▸ **BRIEF A**
In the CRAN forum thread, what does hadley say about CRAN's maintenance that raises its barrier to entry above most package repos?
▸ **BRIEF B**
Decide whether each statement agrees with the CRAN forum thread. For each, answer yes or no and quote the words of the thread that decide it.
(i) The first commenter believes their package went through two rounds of human review.
(ii) dizhn says R asks for an output file name when you save output.
(iii) tylermw says CRAN rarely rejects packages.
▸ **BRIEF C**
From the CRAN forum thread, quote the part that opens with the words containing "CRAN is not" and closes with "Very weird universe.".

▸ **TEXT SHOWN**
I'm a recent first-time CRAN submitter. I believe my package went through 2 rounds of human review. I doubt R has a severe "too much AI slop" problem relative to other languages, but I can see how human reviewers would get inundated.

dizhn 4 hours ago

CRAN is not a conventional package repo. Its audience is not really people who care about programming or software. It is a means to an end for them and slop is perfectly fine. The language itself is also very simple and has defaults that people don't even bother changing. For example the default output file name. It doesn't ask for an output file name when you save output.

As a result of the above, it is full of packages that come with associated datasets right in the package itself. Packages with a tiny script and gigabytes of data. Or perhaps just the data without any actual code.

Very weird universe.

gnerd00 4 hours ago

OK you are right but that is selective for an "overview". The attention to documentation has always been outstanding for substantial packages. The culture is to make many repetitive steps into one liner "magic" that sometimes is very very useful; lastly, the completeness of advanced statistical methods in standard libraries is real. ps- I do not like the R language at all myself, but to be fair there are reasons it is widely used in higher ed.
- dizhn 3 hours ago
  
  I only dipped into it a little bit while helping out a friend. It looked weird to me but I didn't mean to sound so negative. Sorry. I am sure it does get the job done or people wouldn't be using neither R nor the CRAN.
- nxobject 3 hours ago
  
  > I do not like the R language at all myself, but to be fair there are reasons it is widely used in higher ed.
  In the same boat... from a PL perspective, yikes (especially the macro mechanism that somehow never seemed to be planned, but somehow exists). As a working statistician? It really does get work done quickly.
  To pass inputs with complex unevaluated syntax, I've seen...
  – ad-hoc string parsing (lavaan etc.)
  – formulas (which somehow the tidyverse doesn't use),
  – base R syntax manipulation by round-tripping between as.list and as.call;
  – and whatever wheel reinvention with bizarre semantics that the tidyverse uses.
  
  hadley 2 hours ago
  
  You can learn about the theory that underlies tidyeval at https://adv-r.hadley.nz/quasiquotation.html. I'd claim that it's neither reinventing the wheel (because it solves problems that the base equivalents do not) nor bizarre (because it is backed by a deep, well-founded theory).
hadley 4 hours ago

CRAN is a weird universe, but not (just) for the reasons you mention. CRAN is still heavily human maintained which means that there's a high chance that an actual human will look at your packages (at least for your first package). This imposes a considerably higher barrier to entry than most package repos, and hence I suspect CRAN actually has a considerably lower percentage of slop.
- tylermw 4 hours ago
  
  Absolutely correct. CRAN takes down and rejects packages all the time for minor issues and violations of their rules and guidelines. And there are a lot of them: https://cran.r-project.org/doc/manuals/r-release/R-exts.html
  The fact that there is a human (and one with expertise in R) reviewing each incoming package makes pure vibe coded slop much, much harder to get approved.

▸ **EXTRACTED DATA**
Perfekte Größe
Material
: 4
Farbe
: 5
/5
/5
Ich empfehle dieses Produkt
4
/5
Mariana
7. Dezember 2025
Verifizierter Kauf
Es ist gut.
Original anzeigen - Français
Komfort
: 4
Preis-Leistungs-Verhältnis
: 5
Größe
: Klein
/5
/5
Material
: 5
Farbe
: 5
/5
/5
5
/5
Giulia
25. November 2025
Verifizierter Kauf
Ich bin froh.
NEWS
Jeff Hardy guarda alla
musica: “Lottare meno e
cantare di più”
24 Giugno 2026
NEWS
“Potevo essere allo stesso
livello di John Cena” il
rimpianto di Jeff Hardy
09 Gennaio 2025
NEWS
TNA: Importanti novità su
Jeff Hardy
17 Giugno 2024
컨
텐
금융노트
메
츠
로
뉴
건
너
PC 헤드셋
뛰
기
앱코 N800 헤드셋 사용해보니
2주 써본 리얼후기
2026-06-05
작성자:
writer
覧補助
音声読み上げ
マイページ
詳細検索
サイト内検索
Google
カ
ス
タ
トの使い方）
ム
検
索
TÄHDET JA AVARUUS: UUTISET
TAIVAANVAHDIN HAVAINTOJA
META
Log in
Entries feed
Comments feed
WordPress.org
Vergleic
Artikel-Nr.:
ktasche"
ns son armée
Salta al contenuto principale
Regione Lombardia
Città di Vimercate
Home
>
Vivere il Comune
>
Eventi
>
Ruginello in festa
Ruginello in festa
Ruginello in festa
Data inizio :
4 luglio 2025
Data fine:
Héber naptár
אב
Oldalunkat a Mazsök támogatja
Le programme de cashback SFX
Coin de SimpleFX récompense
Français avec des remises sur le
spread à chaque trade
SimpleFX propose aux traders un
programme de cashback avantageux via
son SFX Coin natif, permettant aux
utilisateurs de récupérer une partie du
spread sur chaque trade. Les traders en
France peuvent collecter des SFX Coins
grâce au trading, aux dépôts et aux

▸ **YOUR RESPONSE A**
CRAN is still heavily human maintained, so there's a high chance that an actual human will look at your packages.

▸ **YOUR RESPONSE B**
(i) Yes: "I believe my package went through 2 rounds of human review."
(ii) No: "It doesn't ask for an output file name when you save output."
(iii) No: "CRAN takes down and rejects packages all the time for minor issues and violations of their rules and guidelines."

▸ **YOUR RESPONSE C**
CRAN is not a conventional package repo. Its audience is not really people who care about programming or software. It is a means to an end for them and slop is perfectly fine. The language itself is also very simple and has defaults that people don't even bother changing. For example the default output file name. It doesn't ask for an output file name when you save output.

As a result of the above, it is full of packages that come with associated datasets right in the package itself. Packages with a tiny script and gigabytes of data. Or perhaps just the data without any actual code.

Very weird universe.